The angle between the curves $$x^{2} + y^{2} = 25$$ and $$x^{2} + y^{2} - 2x + 3y - 43 = 0$$ at $$(-3, 4)$$ is

A
$$\tan^{-1}(1)$$

B
$$\tan^{-1}\left (\dfrac {1}{68}\right )$$

C
$$\dfrac {\pi}{2}$$

D
$$\tan^{-1}\left (\dfrac {3}{4}\right )$$

Solution

slope of first curve at $$(-3,4)$$
$$m_1 = dy/dx = \dfrac{-x}{y} = \dfrac{3}{4}$$

slope of second curve at $$(-3,4)$$
$$m_2 = \dfrac{-2x+2}{2y+3} = \dfrac{8}{11}$$

angle between them $$= tan^{-1} \dfrac{m_1 - m_2}{1+m_1 +m_2}$$
$$=tan^{-1} \dfrac{1/44}{17/11} =tan^{-1} \dfrac{1}{68}$$
Question 2
1 / -0

If the tangent at each point of the curve $$y=\cfrac { 2 }{ 3 } { x }^{ 3 }-2a{ x }^{ 2 }+2x+5$$ makes an acute angle with positive direction of X-axis then

A
$$a\ge 1$$

B
$$-1\le a\le 1$$

C
$$a\le -1$$

D
None of these

Solution

On differentiating, We get
$$\dfrac{dy}{dx}=2x^2-4ax+2$$
If Tangent makes acute angle with +ve x axis, then
$$\dfrac{dy}{dx}\ge0$$ For all x
$$x^2-2ax+1\ge0\\ \Rightarrow 4a^2-4\le0\Rightarrow a^2\le1\\ -1\le a\le1$$
Question 3
1 / -0

The slope of the tangent at each point of the curve is equal to the sum of the coordinate of the point. Then, the curve that passes through the origin is

A
$$x + y = e^{x} - 1$$

B
$$e^{x} = x + y$$

C
$$y = e^{x}$$

D
$$y = e^{x} + 1$$

Solution

Given, $$\dfrac {dy}{dx}=x+y\Rightarrow dy=xdx+ydx\Rightarrow dy+dx=xdx+ydx+dx$$

So, $$d(x+y)=(x+y+1)dx\Rightarrow dx=\dfrac {d(x+y+1)}{x+y+1}$$
Integrating on both sides,
$$x=\ln(x+y+1)$$
On taking antilog,
$$e^x=x+y+1$$
Or. $$e^x-1=x+y$$
So, Option A is correct answer.

Data to examine:
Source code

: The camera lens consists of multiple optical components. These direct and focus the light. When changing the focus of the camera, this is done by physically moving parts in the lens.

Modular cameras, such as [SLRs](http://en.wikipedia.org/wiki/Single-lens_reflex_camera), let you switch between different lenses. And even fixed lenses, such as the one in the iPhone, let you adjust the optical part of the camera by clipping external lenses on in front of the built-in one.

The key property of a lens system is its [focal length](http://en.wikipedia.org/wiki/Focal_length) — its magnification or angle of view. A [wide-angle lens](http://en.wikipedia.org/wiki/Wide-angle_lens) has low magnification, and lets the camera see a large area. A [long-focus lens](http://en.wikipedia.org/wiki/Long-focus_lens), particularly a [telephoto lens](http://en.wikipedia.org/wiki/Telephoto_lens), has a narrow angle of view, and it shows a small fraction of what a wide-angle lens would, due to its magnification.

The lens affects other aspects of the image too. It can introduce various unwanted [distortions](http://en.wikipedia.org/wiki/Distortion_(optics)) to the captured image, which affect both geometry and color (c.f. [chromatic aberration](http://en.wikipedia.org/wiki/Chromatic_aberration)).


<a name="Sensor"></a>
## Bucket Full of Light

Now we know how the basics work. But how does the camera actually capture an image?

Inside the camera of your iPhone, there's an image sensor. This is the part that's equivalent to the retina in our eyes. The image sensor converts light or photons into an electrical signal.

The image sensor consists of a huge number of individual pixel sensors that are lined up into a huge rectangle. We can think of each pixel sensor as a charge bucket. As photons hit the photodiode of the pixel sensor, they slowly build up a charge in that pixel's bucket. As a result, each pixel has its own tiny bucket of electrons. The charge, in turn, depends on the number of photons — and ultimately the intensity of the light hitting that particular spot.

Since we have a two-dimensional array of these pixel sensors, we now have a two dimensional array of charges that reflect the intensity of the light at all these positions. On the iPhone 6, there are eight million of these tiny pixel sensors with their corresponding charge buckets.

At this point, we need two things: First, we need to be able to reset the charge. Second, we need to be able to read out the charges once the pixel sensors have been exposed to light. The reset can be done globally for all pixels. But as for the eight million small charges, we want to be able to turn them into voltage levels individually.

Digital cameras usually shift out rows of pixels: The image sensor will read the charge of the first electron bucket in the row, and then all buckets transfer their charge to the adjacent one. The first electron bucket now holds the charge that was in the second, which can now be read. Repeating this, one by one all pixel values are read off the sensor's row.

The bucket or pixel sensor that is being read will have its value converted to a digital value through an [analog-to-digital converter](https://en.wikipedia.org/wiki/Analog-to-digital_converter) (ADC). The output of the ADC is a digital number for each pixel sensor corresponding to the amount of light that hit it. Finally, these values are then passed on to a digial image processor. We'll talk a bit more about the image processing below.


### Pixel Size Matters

--

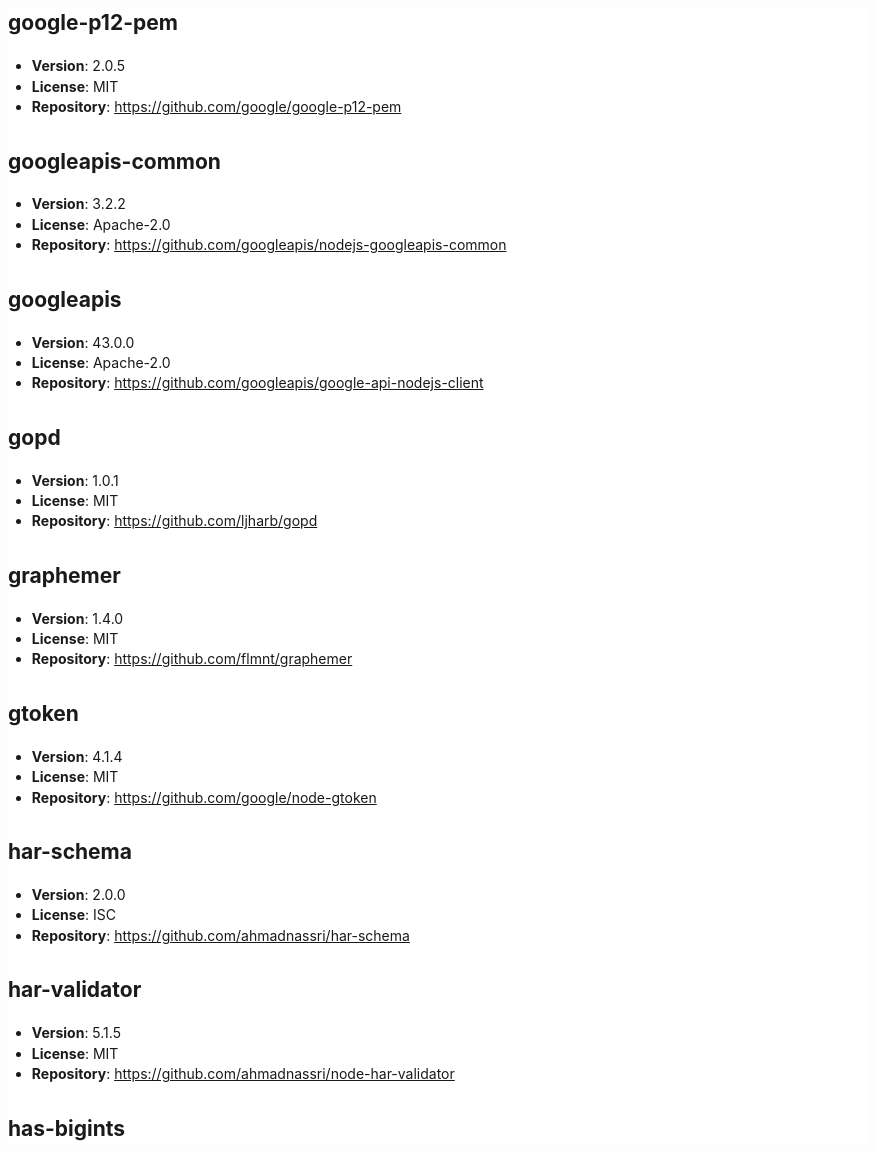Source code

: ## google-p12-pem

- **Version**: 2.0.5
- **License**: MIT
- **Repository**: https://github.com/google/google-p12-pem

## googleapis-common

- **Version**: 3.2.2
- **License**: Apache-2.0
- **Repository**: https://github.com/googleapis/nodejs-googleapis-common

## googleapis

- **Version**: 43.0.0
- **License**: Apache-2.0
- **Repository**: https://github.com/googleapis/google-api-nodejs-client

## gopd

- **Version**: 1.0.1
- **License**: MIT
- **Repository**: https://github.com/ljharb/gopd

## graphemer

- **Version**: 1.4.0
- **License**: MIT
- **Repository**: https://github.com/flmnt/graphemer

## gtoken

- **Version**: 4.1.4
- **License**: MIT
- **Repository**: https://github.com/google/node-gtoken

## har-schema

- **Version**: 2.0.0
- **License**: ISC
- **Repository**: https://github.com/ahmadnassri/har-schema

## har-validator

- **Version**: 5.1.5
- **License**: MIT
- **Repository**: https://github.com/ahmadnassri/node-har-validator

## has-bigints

==

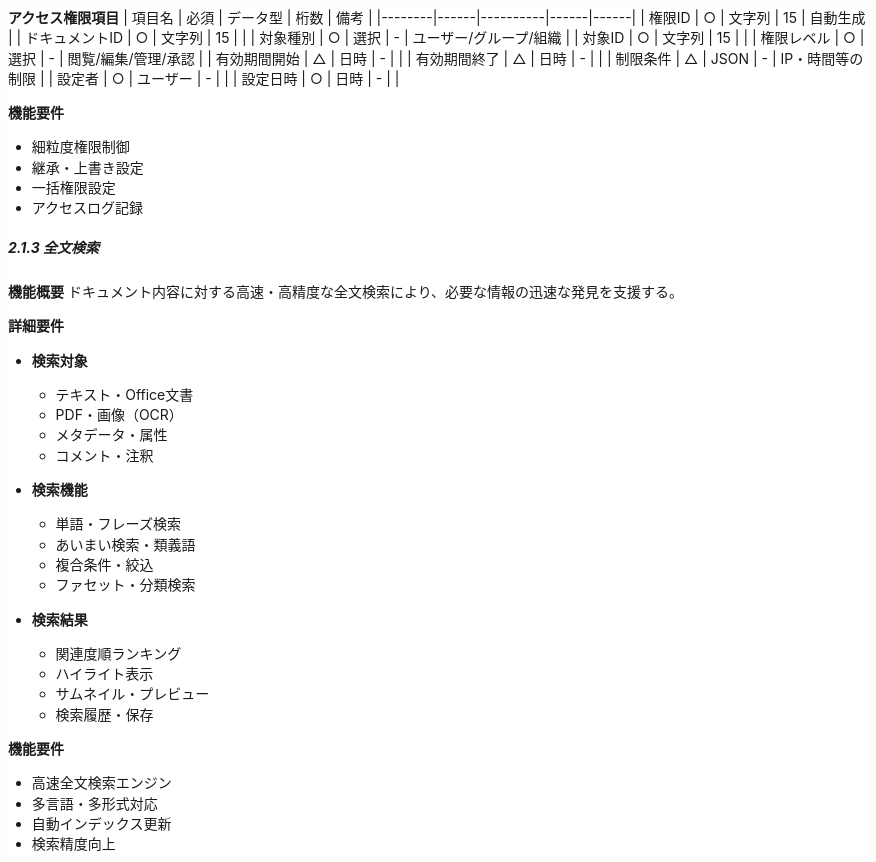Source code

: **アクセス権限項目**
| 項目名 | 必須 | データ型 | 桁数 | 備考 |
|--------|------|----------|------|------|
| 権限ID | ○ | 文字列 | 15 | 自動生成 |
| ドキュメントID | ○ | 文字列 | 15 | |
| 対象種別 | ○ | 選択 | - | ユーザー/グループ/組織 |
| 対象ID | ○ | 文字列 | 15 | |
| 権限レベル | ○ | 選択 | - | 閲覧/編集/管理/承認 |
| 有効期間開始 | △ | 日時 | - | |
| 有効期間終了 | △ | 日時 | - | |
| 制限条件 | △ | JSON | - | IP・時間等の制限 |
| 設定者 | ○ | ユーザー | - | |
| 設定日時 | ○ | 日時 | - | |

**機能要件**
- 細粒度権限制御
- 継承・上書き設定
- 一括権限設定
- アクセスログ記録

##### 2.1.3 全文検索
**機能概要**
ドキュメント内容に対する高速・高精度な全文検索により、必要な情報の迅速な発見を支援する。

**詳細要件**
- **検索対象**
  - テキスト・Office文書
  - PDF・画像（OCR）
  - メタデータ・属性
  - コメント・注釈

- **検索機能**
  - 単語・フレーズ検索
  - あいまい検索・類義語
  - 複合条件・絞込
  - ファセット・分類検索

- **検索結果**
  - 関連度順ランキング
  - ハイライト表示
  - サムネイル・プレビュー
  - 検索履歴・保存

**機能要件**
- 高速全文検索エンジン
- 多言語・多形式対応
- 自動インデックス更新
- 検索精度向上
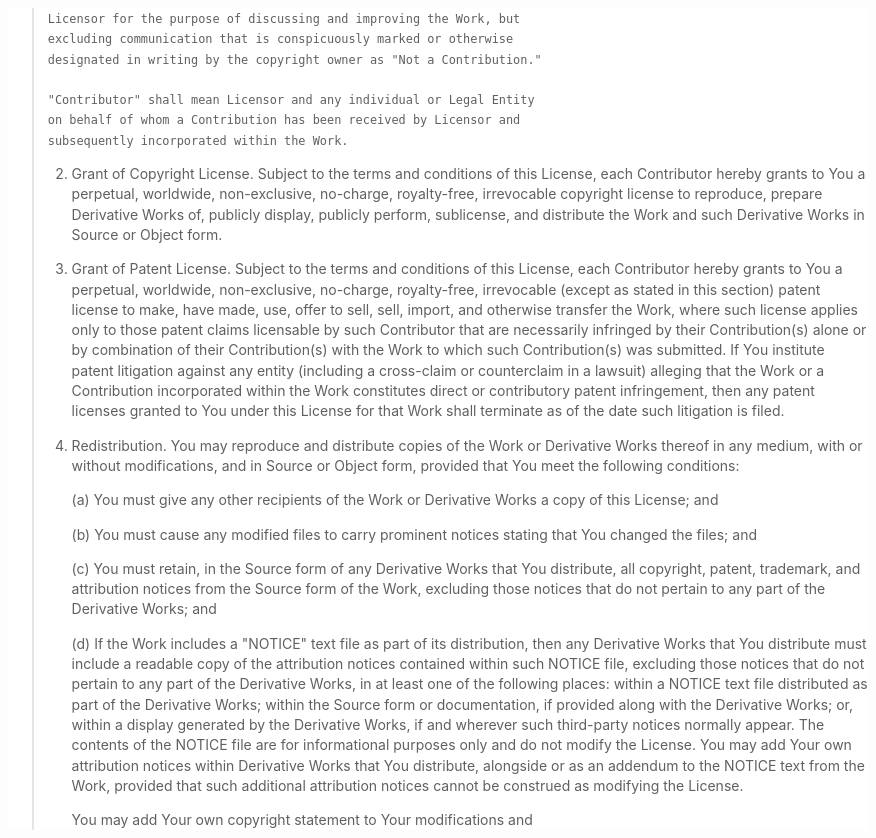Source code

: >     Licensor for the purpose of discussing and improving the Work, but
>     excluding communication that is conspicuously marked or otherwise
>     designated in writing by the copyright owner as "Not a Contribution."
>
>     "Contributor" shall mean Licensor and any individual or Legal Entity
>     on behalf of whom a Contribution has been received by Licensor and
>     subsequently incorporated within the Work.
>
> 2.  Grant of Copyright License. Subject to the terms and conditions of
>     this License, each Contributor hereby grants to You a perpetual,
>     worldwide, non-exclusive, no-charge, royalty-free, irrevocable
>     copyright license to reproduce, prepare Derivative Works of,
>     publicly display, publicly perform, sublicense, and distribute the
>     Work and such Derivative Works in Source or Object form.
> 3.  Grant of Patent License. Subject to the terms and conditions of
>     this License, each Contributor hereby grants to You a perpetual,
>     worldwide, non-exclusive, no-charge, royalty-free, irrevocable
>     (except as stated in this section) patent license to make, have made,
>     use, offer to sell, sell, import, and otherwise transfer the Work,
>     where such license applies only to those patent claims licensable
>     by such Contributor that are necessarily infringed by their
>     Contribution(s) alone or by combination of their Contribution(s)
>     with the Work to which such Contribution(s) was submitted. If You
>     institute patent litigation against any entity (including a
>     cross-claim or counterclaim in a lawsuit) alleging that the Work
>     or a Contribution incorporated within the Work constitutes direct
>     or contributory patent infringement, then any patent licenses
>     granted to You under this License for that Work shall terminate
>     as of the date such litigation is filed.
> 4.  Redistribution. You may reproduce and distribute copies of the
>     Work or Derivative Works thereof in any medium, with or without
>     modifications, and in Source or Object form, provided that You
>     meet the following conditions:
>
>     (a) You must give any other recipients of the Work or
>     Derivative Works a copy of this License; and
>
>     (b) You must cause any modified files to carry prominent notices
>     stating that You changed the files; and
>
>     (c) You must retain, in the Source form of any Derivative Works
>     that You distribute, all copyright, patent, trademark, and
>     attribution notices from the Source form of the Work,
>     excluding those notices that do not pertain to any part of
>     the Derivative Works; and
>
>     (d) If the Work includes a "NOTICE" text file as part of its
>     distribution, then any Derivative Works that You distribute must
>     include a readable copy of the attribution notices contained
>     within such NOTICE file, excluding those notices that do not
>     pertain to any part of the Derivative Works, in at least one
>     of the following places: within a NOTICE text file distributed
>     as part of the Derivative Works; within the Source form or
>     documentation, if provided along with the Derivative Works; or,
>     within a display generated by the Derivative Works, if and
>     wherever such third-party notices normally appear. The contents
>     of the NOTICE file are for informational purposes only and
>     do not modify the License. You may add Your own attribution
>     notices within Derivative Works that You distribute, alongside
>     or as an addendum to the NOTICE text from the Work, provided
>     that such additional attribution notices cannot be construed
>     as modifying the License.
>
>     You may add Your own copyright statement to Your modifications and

Problem details: Reproduce the excerpt on tangent slopes from "So, $$d(x+y)=(x+y+1)dx\Rightarrow dx=\dfrac" up to and including "is correct answer.", changing nothing.

Task answer:
So, $$d(x+y)=(x+y+1)dx\Rightarrow dx=\dfrac {d(x+y+1)}{x+y+1}$$
Integrating on both sides,
$$x=\ln(x+y+1)$$
On taking antilog,
$$e^x=x+y+1$$
Or. $$e^x-1=x+y$$
So, Option A is correct answer.